Similar to what we did with corn, this graphic is a scatterplot showing the week 30 (around the 7/30-8/1 period) crop ratings for U.S. soybeans vs the percent that the USDA's August soybean yield forecast deviated from the 25-year trend of final yields.
We use our usual system where we weight the crop based on the percent in each category and assign that category a factor of 2 for very poor, 4 for poor, 6 for fair, 8 for good, and 10 for excellent and then sum the results.
The 2021 U.S soybean rating as of week 30 is 714 which is slightly below the 20-year average of 715.
Such a rating would project soybean yields to be 1.1% below trend.
This year's calculated 25-year trend is 50.2 bushels per acre (bpa) so this year's rating would project the August 2021 yield forecast 1.1% below trend or 49.7 bpa.
The USDA weather adjusted soybean yield projection this year is 50.8 bpa so that would equate to a yield of 50.3 bpa.

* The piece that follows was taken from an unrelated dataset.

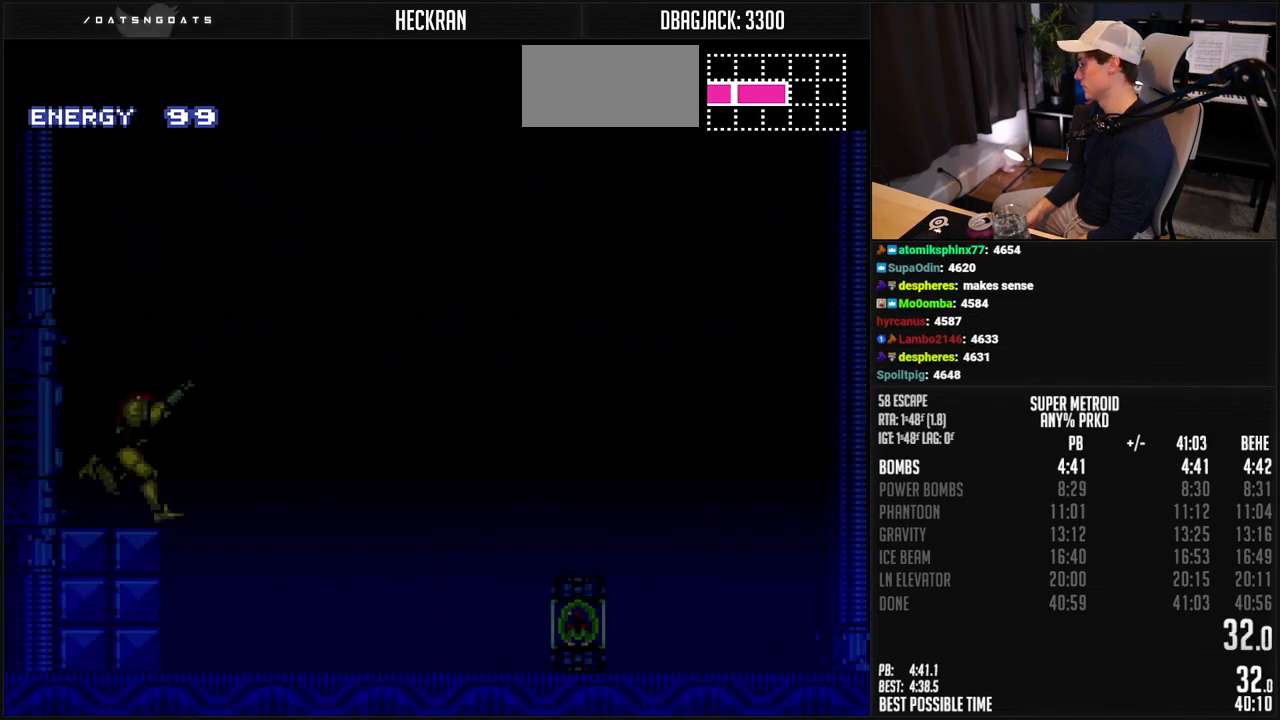
{"buttons": ["B", "DPAD_RIGHT"], "events": []}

In the chart we also include a table that shows the change in the percent deviation from trend yield from the August to final yield projection and the week 30 crop rating.
As an example, last year's August 2020 yield of 53.3 bpa was 7.3% above trend but the final yield of 50.2 bpa was just 1.1% above trend, a net move of down 6.2%.
This shows that August and September weather can make a difference as an August yield forecast that is ether above or below trend can change in both direction and magnitude by the time the final crop year projections are released in January.
This is particularly so for soybeans where August is considered the critical month.
This also explains by the R squared of 50.6% is quite a bit lower than the corn figure of 76.4%.
Another consideration is that soybeans are more geographically dispersed than corn with more seeded in the Ohio Valley, Southeast and Delta where conditions have been superb and record yields from a number of states are likely.
The bottom line is that as of the beginning of August, it appears the 2021 US soybean crop is on track to attain trend or slightly below trend yields so question is what happens to the crop over the next two months and what one's calculation of a trend yield is.